Provided text:

+++

Compilation album by Nelly
- Released: November 22, 2005
- Recorded: 2003–2005
- Genres: Hip hop; R&B;
- Length: 73:41
- Labels: Universal; Derrty; Fo' Reel;

Nelly chronology
| Suit (2004) | Sweatsuit (2005) | Brass Knuckles (2008) |

Alternative cover

= Sweatsuit (album) =

Sweatsuit is a compilation album by American rapper Nelly, released on November 22, 2005. The album consists of tracks from his 2004 simultaneous album releases, Sweat and Suit. The US edition of the compilation also includes four extra tracks, including the single "Grillz" featuring rappers Paul Wall and Ali & Gipp, which reached number one on the Billboard Hot 100 chart; along with The Notorious B.I.G. single "Nasty Girl", "Tired" featuring Avery Storm, and "Fly Away" from the soundtrack of the 2005 film The Longest Yard.

Sweatsuit received positive reviews from critics, for containing the highlights from both Sweat and Suit, praising its material quality. Commercially, the compilation peaked at 26 on the US Billboard 200, and reached the top 40 in Australia and New Zealand. It has been certified gold by the Recording Industry Association of America (RIAA), for shipments of 500,000 copies.

+++

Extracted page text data

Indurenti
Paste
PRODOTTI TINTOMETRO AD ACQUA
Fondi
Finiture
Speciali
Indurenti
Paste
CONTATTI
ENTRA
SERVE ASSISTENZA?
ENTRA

+++

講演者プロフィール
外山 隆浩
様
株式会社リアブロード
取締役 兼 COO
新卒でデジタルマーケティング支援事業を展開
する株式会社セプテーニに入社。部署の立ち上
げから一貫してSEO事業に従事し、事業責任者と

+++

In the text about the Sweatsuit album above, quote the part that opens with the words containing "Alternative cover" and closes with "The Longest Yard.".

Alternative cover

= Sweatsuit (album) =

Sweatsuit is a compilation album by American rapper Nelly, released on November 22, 2005. The album consists of tracks from his 2004 simultaneous album releases, Sweat and Suit. The US edition of the compilation also includes four extra tracks, including the single "Grillz" featuring rappers Paul Wall and Ali & Gipp, which reached number one on the Billboard Hot 100 chart; along with The Notorious B.I.G. single "Nasty Girl", "Tired" featuring Avery Storm, and "Fly Away" from the soundtrack of the 2005 film The Longest Yard.